Let $\phi: \mathbb{R} \to \mathbb{R}$ a homeomorphism of finite order, it is $\phi^p(x)=x$ for $p>0$.Prove that $\phi$ has a fixed point.
Attempt
Let $g: \mathbb{R} \to \mathbb{R}^p$ given by
$$g(x)=(\phi(x)-x,\phi^2(x)-\phi(x), \cdots, \phi^p(x)-\phi^{p-1}(x))$$
$(i)$ Notice that $g$ is continuous since is linear combination of continuous functions.
$(ii)$ WLOG assume that $0< \phi(0)$ in otherwise ($\phi(0)<0$) and notice that if $g$ don't have a fixed point in $[0,\phi(0)]$ then for each $i\in 0,1,\cdots,p-1$ we will have $\phi^{i+1}(x)-\phi(x)>0$
(in otherwise in $[ \phi(0),0]$we should have $\phi^{i+1}(x)-\phi(x)<0)$
But by the continuity from $(i)$ it implies that $\phi$ maintain the sign in each enter of $g$.
$(iii)$ Finally notice that if $g$ maintain the sign in all the entries then it would implies that $\phi$ is not periodic which is not true, then $g$ don't maintain the sign in all their entries and therefore by $(ii)$ we get that $\phi$ have a fixed point.
I have two questions about my proof.
In $(ii)$ is valid the arguments to show that if $\phi$ have a fixed point then each of the entries maintain the same sign (Wich depends that if $0< \phi(0)$)?.
The part $(iii)$ I felt that is the more frail part of the proof.
There are other more strong argue to show that is impossible that the signs of all the entries of $g$ maintain constant ?
Best Answer
In (ii), I don't see why $g$ not having a fixed point would imply that each component is strictly positive, it could be that one of them is strictly positive and another is strictly negative.

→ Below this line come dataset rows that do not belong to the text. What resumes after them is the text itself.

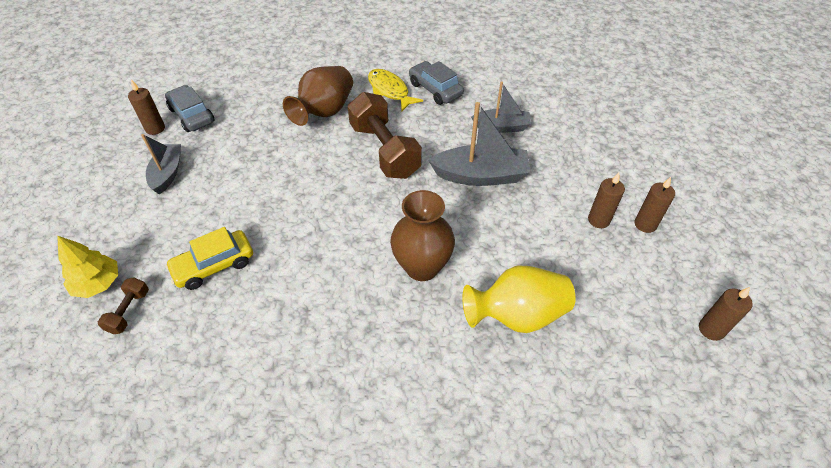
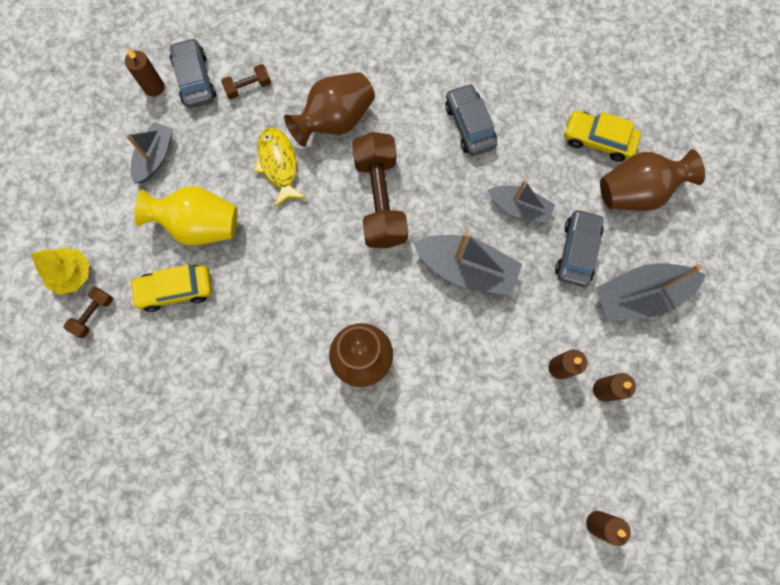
camera: 20 degrees right, 25 degrees up
(241, 109) = (248, 87): none -> brown dumbbell
(389, 90) = (418, 110): yellow fish -> yellow fish (278, 164)
(517, 315) = (428, 443): yellow vase -> yellow vase (199, 225)
(536, 75) = (598, 140): none -> yellow car
(563, 141) = (577, 251): none -> grey car
(583, 96) = (636, 192): none -> brown vase
(629, 155) = (639, 295): none -> grey boat

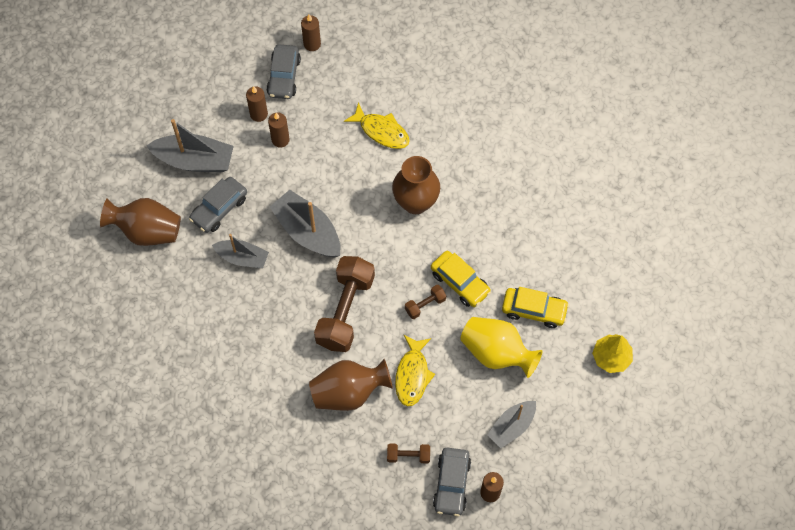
camera: 155 degrees left, 10 degrees down
(93, 314) = (603, 319): brown dumbbell -> brown dumbbell (425, 305)
(447, 436) = (381, 131): none -> yellow fish
(469, 125) = (242, 339): grey car -> grey car (284, 76)
(519, 208) = (242, 258): grey boat -> grey boat turned 150 degrees clockwise
(598, 140) = (149, 282): yellow car -> yellow car (460, 282)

In (iii), it seems like you are not arguing the point.
Here's a neat proof of the claim: Assume that $\phi$ does not have a fixed point, then WLOG we can assume that $ \phi(x)-x > 0$ for all $x \in \mathbb{R}.$(By the mean value theroem) This implies that
$$ \phi(\phi^{k-1}(x)) -\phi^{k-1}(x) >0$$ for $1 \le k\le p.$ But now $$0= \phi^p(x) -x= \sum_{k=1}^p (\phi^{i}(x) -\phi^{i-1}(x)) >0,$$ a contradiction.